All medical students at Oxford simultaneously study for an Honours Degree in Medical Sciences and an Honour Degree in Medicine. It is important to point out this requirement because it means that the course in Oxford is six years, with the extra year being designed to lay the foundations of a scientific approach to Medicine.
The first five terms of the medical course are organised into six overlapping courses:
- Organisation of the Body
- Physiology and Pharmacology
- Biochemistry and Medical Genetics
- Applied Physiology and Pharmacology
- The Nervous System
- Principles of Pathology
These involve all the pre-clinical departments and provide an integrated base of professional knowledge which is examined at the end of the third and fifth terms in the medical qualifying examination (1st BM). Informal tests during the five terms are used to ensure that any difficulties students may encounter are dealt with swiftly. During the remaining four terms of the course students choose from a wide range of topics among the scientific disciplines on which Medicine is based, and on which research is actively being carried out in the pre-clinical departments at Oxford.
There is a wide choice of subjects to suit individual students, ranging across Neuroscience, Psychology of Emotion and Motivation, Human Physiology, Immunology, and Molecular Medicine to give just a few examples. Chemical Pharmacology and the History and Philosophy of Science are also offered as supplementary options. It is possible to undertake cutting edge research by taking part in the laboratory investigations of relevant University-based scientists and by preparing a project dissertation as part of the final examination. By the time the final examinations are taken, at the end of the first three years, students have an impressive grasp of the critical and imaginative mental disciplines needed to equip the future doctor in an increasingly technical and scientific world.
After obtaining an Honours Degree, medical students move on to undertake their clinical training in the Oxford Clinical School.

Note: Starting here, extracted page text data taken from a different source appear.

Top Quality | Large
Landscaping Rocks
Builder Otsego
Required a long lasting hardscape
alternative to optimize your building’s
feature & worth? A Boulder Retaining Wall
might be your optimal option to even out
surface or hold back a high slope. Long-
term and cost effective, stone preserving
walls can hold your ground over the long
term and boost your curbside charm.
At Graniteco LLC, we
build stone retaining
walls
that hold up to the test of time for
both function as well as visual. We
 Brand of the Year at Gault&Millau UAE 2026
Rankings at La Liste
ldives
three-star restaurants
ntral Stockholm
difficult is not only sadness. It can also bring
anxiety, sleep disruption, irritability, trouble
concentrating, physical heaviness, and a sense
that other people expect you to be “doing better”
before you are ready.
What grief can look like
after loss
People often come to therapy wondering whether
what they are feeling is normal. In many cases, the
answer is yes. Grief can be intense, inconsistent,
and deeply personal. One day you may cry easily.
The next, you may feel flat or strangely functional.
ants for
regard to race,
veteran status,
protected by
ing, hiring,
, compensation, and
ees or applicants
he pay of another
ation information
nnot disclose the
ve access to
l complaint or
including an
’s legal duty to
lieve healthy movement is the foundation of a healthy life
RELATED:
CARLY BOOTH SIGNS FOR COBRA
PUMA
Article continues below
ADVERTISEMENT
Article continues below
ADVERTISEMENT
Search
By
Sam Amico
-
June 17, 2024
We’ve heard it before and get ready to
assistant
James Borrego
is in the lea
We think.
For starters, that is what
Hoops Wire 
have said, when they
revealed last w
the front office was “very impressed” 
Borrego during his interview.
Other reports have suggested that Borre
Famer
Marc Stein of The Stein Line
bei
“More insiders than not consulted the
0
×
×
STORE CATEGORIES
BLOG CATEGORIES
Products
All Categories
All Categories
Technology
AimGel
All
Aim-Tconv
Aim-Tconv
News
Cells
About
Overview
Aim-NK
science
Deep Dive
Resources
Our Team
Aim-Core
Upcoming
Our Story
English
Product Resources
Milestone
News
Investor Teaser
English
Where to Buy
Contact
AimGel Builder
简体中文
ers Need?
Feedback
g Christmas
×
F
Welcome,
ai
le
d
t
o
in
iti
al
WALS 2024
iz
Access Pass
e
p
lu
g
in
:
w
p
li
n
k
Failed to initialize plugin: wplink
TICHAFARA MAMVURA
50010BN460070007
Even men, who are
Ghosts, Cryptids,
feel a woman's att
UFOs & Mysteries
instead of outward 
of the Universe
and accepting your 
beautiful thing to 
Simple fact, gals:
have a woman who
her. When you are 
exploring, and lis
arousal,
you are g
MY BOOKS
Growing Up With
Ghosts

As with all other subjects at Oxford, teaching is based on the weekly tutorials given by the College’s medical tutors to individual students, or to small groups of students. Work must be prepared in advance, and in each tutorial students discuss their conclusions and any difficulties which have arisen. In addition, lectures and practical classes are held in the University departments for students from all colleges; these make up a large proportion of the timetable in the first five terms but diminish in importance later, as more time is devoted to private study in the University, College libraries, and scientific laboratories.
At Jesus we aim to make the course interesting, enjoyable and also challenging so that our medical students develop high levels of self-motivation. The welfare of our students is paramount, and we make particular efforts to match a variety of teaching methods to individual students’ needs along with regular contact with the tutors. We encourage the arrangement of teaching by specialists outside the College when required, and contacts with hospital medicine through the Clinical Fellow and Lecturers attached to the College.
The full range of teaching is available in the College through the Medical Fellow and associated Lecturers. Unusual amongst Colleges, we have a Clinical Fellow – based at the John Radcliffe Hospital – who undertakes regular, tutorial-style meetings with students during their clinical years.
Medical students are probably required to work harder than students reading for most other degrees, largely because they have to take professional qualifying examinations as well as the Honours Degree. This does not in any way preclude participation in the usual varied activities that characterise College and University life, although it does put an extra burden on a person’s stamina and ability to organise his or her time efficiently.